Sekat beta merupakan obat yang dikenal mengurangi kerja hormon tiroid.
Propranolol sangat luas pemakaiannya terutama di USA untuk penderita
tirotoksikosis dengan dosis 20-40 mg tiap 6 jam. Pada penderita dengan krisis tiroid
dosis propranolol dinaikkan sampai 60-120 mg tiap 6 jam. Keuntungan propranolol
pada krisis tiroid adalah adanya perbaikan dalam agitasi, konfulsi, psikotik, tremor,
diare, febris.
Penggunaan propranolol harus hati-hati pada penderita diabetes yang
mendapat insulin atau obat anti diabetes golongan sulfonilurea karena dapat terjadi
hipoglikemi. Kontra indikasi penggunaan propranolol adalah penderita dengan
riwayat asma atau spasme bronchus.
Obat lain yang mempunyai kerja seperti propranolol adalah reserpin, dapat
diberikan dengan dosis 2,5-5 mg tiap 4 jam i.m, guanetidin dengan dosis 30-40 mg
tiap 6 jm diberikan per oral. Kedua jenis obat ini dapat menyebabkan hipotensi dan
diare, sehingga tidak dianjurkan penggunaannya pada penderita syok.

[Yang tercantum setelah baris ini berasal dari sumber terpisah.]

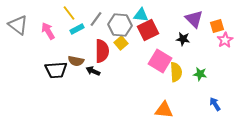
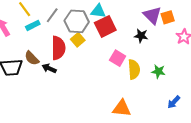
orange square: (217, 26) -> (168, 17), moved
brown semicircle: (76, 61) -> (32, 58), turned 35
pink square: (160, 61) -> (118, 58), size x0.7
blue arrow: (215, 104) -> (174, 102), turned -104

Efek samping PTU yang pernah dilaporkan adalah perdarahan atau gusi
mudah berdarah, kerusakan hati (anoreksia, pruritus, nyeri perut kanan atas,
peningkatan kadar transaminase hingga tiga kali nilai normal), infeksi (terjadi akibat
agranulositosis), pruritus hingga dermatitis eksfoliatif, vaskulitis maupun ulkus oral
vaskulitik, dan pioderma gangrenosum. Meskipun termasuk rekomendasi di
beberapa pendapat ahli masih merekomendasikan bahwa obat ini harus tetap
dipertimbangkan sebagai lini pertama terapi penyakit Graves selama kehamilan.
Risiko kerusakan hati serius, seperti gagal hati dan kematian, telah dilaporkan pada
dewasa dan anak, terutama selama enam bulan pertama terapi.
Agranulositosis adalah efek samping yang jarang terjadi pada penggunaan
obat anti-tiroid dan merupakan etiologi atas infeksi yang didapat dari komunitas dan
mengancam jiwa pasien yang menggunakan obat-obat ini. Manifestasi klinis yang
sering muncul adalah demam (92%) dan sakit tenggorokan (85%). Diagnosis klinis
awal biasanya adalah faringitis akut (46%), tonsilitis akut (38%), pneumonia (15%)
dan infeksi saluran kencing (8%). Kultur darah positif untuk Pseudomonas
aeruginosa, Escherichia coli,Staphylococcus aureus, Capnocytophaga species.
Kematian disebabkan oleh infeksi yang tidak terkendali, krisis tiroid dan gagal organ
yang multipel. Basil Gram negatif, seperti Klebsiella pneumoniaedan P. aeruginosa,
merupakan patogen yang paling sering ditemui pada isolat klinis. Antibiotik
spektrum luas dengan aktifitas anti-pseudomonas harus diberikan pada pasien
dengan agranulositosis yang disebabkan oleh obat anti-tiroid yang menampilkan
manifestasi klinis infeksi yang berat.